Framework functions you need for this assignment

Image:

• image.pixel(x,y) returns the ColorRGBA8 color for pixel x,y of a Image image.

• image.pixel(x,y) = c sets the pixel to a ColorRGBA8 color c. The top left pixel is (0,0), not the bottom left pixel.

• image.width() and image.height() return the width and height of the image.

• image.scanline(y) returns a pointer to the array of ColorRGBA8 pixel data for row y. That pointer points to the pixel (0,y). If you have a pointer to a pixel ColorRGBA8* pix, the next pixel in the row is pix+1 and the next pixel in the column is pix+image.width(). Therefore, the pointer to the first pixel in column x is image.scanline(0)+x. By keeping track of the stride between pixels, you can write general functions that iterate over either rows or columns. Such a function would take a pointer to the first pixel, the stride between pixels, and the number of pixels. This can substantially reduce the amount of code you need to write when you only need to iterate over an image’s rows or columns, as opposed to iterating over a square region. The code will also run faster. For an example of how to use these methods, see the greyscale() function.
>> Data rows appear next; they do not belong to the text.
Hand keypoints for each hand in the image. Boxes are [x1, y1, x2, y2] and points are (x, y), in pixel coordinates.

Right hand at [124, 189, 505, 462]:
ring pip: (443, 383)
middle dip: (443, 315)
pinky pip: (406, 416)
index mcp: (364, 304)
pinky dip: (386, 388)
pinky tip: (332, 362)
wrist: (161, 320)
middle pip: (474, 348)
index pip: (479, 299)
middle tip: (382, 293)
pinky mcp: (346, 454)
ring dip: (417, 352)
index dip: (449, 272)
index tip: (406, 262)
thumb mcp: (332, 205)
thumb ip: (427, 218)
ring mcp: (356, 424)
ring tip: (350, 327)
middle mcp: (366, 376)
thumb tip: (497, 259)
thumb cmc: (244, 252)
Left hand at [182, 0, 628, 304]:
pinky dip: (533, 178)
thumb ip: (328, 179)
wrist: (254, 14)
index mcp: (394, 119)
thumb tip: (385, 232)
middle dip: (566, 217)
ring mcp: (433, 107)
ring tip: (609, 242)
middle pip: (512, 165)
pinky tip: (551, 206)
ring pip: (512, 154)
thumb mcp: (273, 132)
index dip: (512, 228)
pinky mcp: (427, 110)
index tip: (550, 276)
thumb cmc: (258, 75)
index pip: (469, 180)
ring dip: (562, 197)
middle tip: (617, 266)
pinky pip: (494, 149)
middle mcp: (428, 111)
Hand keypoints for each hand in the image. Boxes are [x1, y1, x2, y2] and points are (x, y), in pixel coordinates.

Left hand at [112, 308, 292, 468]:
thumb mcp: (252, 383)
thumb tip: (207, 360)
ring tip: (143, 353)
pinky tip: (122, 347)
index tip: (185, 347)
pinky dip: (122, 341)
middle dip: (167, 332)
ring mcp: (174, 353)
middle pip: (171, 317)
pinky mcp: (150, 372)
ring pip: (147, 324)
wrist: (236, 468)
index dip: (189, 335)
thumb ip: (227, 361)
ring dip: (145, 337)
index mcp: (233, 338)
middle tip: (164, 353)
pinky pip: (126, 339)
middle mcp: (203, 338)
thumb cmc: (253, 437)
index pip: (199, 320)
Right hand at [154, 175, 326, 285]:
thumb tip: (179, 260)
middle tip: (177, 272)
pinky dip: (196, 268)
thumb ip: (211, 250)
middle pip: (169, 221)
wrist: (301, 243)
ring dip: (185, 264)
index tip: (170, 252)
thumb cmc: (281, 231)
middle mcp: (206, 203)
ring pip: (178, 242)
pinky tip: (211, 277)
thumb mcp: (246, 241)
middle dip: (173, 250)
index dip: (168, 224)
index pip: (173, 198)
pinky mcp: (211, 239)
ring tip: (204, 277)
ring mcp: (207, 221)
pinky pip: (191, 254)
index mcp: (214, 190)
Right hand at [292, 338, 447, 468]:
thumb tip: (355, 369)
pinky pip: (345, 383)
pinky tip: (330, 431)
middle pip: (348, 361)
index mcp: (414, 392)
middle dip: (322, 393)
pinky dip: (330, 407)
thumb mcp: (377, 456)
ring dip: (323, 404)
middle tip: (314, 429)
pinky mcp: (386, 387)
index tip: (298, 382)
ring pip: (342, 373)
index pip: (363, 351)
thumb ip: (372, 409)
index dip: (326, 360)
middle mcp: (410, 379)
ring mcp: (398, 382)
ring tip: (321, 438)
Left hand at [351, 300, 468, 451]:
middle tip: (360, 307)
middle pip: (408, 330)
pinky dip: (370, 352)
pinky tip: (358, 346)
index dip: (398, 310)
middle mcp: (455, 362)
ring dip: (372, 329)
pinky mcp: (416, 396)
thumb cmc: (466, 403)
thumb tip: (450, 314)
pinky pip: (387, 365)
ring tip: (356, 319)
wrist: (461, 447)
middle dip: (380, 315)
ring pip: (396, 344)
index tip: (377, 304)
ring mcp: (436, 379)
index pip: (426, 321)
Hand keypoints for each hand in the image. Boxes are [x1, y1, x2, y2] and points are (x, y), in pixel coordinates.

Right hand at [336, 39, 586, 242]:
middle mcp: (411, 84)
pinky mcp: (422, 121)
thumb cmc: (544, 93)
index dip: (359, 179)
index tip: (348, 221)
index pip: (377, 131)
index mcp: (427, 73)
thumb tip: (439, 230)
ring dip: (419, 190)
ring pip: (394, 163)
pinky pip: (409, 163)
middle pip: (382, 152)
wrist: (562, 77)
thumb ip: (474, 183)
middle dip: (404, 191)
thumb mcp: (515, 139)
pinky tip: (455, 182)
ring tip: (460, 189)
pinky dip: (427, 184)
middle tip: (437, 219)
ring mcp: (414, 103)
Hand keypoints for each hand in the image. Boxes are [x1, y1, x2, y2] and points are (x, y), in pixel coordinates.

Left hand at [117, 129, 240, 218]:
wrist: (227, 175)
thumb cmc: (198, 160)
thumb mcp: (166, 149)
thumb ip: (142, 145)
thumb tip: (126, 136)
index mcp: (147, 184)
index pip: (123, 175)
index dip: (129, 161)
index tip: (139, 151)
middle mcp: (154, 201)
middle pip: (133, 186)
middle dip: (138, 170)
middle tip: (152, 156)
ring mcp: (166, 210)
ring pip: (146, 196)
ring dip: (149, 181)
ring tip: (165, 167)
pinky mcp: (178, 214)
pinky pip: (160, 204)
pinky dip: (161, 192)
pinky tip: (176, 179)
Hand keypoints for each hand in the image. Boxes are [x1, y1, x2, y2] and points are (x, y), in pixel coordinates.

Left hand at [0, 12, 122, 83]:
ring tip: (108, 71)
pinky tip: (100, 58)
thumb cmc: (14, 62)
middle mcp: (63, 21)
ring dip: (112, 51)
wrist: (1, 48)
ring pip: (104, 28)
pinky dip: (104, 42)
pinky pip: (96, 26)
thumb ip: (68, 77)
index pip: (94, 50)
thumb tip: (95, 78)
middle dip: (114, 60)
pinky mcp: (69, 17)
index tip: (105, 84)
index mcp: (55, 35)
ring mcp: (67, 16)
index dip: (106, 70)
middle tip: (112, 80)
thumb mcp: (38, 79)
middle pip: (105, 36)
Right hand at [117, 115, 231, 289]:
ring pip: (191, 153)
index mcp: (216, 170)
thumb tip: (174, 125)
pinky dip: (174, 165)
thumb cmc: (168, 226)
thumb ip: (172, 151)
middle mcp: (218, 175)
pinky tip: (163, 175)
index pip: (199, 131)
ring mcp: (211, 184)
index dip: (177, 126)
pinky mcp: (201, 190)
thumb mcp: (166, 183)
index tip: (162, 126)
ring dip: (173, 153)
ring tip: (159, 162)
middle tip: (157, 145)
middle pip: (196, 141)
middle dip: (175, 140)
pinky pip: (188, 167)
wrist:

• Image( width, height ) creates a blank image full of undefined ColorRGBA8 pixels. Image( width, height, color ) creates an image filled with the given ColorRGBA8 color. Set pixel values via .pixel() or .fill().

• Image(image).flip().mirror() returns a copy of image mirrored horizontally and vertically.

sqrt(x), std::min(a,b), std::max(a,b), lround(x), floor(x), ceil(x). These are part of C’s math.h (in C++ included as <cmath>) and C++’s <algorithm>. You will find them useful. Note that std::min and std::max require both parameters to have the exact same type. If not, you will get a very long compiler error since they are generic functions written using C++ templates.

ColorRGBA8 To get the red, green, blue, and alpha components of a ColorRGBA8 color c as 8-bit values, use c.r, c.g, c.b, and c.a. In this assignment, we are ignoring alpha. To create an RGB ColorRGBA8 color, use ColorRGBA8( red, green, blue ) with 8-bit parameters. Each of the parameters should be an integer number in the range [0,255], inclusive. Note that ColorRGBA8 is a 4-byte struct; some packages instead use a typedef for an unsigned int and then perform bitwise manipulation to store the appropriate bytes.